=== Collected data entries ===

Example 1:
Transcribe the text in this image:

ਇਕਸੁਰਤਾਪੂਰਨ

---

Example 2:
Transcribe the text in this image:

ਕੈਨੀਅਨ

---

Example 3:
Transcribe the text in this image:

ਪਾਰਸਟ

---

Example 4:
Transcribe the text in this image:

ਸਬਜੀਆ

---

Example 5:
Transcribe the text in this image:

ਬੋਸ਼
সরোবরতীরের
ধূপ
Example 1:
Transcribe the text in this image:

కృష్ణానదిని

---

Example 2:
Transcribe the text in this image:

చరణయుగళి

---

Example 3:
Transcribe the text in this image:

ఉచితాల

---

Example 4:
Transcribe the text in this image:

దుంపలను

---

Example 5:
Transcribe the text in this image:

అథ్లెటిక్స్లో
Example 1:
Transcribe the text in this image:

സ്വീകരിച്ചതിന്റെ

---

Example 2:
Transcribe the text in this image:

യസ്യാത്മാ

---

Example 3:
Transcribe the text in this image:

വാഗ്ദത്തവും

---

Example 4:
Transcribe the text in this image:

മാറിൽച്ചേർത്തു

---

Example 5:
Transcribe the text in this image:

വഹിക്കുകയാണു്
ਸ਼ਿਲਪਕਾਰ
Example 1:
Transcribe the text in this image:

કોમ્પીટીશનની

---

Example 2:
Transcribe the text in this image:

=== TASK REQUIREMENTS ===
Each entry is to be returned in full, character for character.

=== SOLUTION TO THIS TASK ===
Example 1:
Transcribe the text in this image:

ਇਕਸੁਰਤਾਪੂਰਨ

---

Example 2:
Transcribe the text in this image:

ਕੈਨੀਅਨ

---

Example 3:
Transcribe the text in this image:

ਪਾਰਸਟ

---

Example 4:
Transcribe the text in this image:

ਸਬਜੀਆ

---

Example 5:
Transcribe the text in this image:

ਬੋਸ਼
সরোবরতীরের
ধূপ
Example 1:
Transcribe the text in this image:

కృష్ణానదిని

---

Example 2:
Transcribe the text in this image:

చరణయుగళి

---

Example 3:
Transcribe the text in this image:

ఉచితాల

---

Example 4:
Transcribe the text in this image:

దుంపలను

---

Example 5:
Transcribe the text in this image:

అథ్లెటిక్స్లో
Example 1:
Transcribe the text in this image:

സ്വീകരിച്ചതിന്റെ

---

Example 2:
Transcribe the text in this image:

യസ്യാത്മാ

---

Example 3:
Transcribe the text in this image:

വാഗ്ദത്തവും

---

Example 4:
Transcribe the text in this image:

മാറിൽച്ചേർത്തു

---

Example 5:
Transcribe the text in this image:

വഹിക്കുകയാണു്
ਸ਼ਿਲਪਕਾਰ
Example 1:
Transcribe the text in this image:

કોમ્પીટીશનની

---

Example 2:
Transcribe the text in this image:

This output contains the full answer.